> _QUOTED PASSAGE_
□ □ □ □ □

One easy way to understand is injecting debug messages before and after lines. Consider the following modified codes:
package main
import (
"fmt"
)
func liner(functionName string, format string, a ...interface{}) {
info := fmt.Sprintf(format, a...)
fmt.Printf("[%s] %v\n", functionName, info)
}
func main() {
liner("main", "debug line before define x")
x := 2
liner("main", "debug line before calling foo, x=%v", x)
foo(x)
liner("main", "debug line after foo, x=%v", x)
fmt.Println(x)
liner("main", "debug line after foo, after print, x=%v", x)
}
func foo(y int) {
liner("foo", "debug line enters foo. y=%v", y)
fmt.Println(y)
liner("foo", "debug line, after print y, y=%v", y)
y = 43
liner("foo", "debug line, after set y, y=%v", y)
fmt.Println(y)
liner("foo", "debug line, end foo, y=%v", y)
}
Output with mixed-up liner
:
[main] debug line before define x
[main] debug line before calling foo, x=2
[foo] debug line enters foo. y=2
2
[foo] debug line, after print y, y=2
[foo] debug line, after set y, y=43
43
[foo] debug line, end foo, y=43
[main] debug line after foo, x=2
2
[main] debug line after foo, after print, x=2
The main
function is indicated by [main]
tag while foo
function indicated by [foo]
tag.
Notice that at the first line of [foo]
tag after the cpu enters the function, y
is the same as x
instead of 0
. This is what it meant by your lecturer, the value was passed in from x
to y
.
Due to the nature of “Passed by Value”, when [main]
resumes back after [foo]
exited, x
is still back to 2
instead of 43
, like how you modified it inside foo
function. This essentially means that the function clones the value into y
instead of modifying x
directly.
NOTE:
You can only do this liner
experiment when not dealing with concurrency. Otherwise, it’s pointless
and incomprehensible. You need a different tool for that.

□ □ □ □ □

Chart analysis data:
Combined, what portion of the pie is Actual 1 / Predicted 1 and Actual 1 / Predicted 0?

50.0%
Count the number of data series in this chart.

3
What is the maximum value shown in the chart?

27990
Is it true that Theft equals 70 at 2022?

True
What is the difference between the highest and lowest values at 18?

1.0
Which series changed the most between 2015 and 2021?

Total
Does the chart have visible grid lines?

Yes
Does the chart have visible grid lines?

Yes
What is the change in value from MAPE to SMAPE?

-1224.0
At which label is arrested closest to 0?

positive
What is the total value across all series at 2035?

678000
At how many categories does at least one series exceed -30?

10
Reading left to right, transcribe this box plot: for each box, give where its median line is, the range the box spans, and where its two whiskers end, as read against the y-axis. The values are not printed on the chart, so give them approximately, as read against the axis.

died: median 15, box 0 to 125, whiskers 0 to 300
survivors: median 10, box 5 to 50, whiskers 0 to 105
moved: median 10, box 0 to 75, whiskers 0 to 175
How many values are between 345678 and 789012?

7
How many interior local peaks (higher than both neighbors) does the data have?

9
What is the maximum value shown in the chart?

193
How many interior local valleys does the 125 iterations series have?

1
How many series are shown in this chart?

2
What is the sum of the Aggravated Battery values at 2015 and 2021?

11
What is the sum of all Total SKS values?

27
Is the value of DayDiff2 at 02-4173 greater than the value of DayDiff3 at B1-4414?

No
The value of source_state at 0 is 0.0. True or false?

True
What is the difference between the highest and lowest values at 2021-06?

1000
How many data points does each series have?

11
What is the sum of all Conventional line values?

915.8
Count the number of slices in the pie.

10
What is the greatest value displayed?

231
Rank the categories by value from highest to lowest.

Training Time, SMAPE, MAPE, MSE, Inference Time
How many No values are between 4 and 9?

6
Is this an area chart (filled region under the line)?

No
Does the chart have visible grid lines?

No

□ □ □ □ □

> _TO DO_
In the Go debugging explanation, when does the liner experiment work?

> _RESULT FOR THIS TASK_
Only when you are not dealing with concurrency.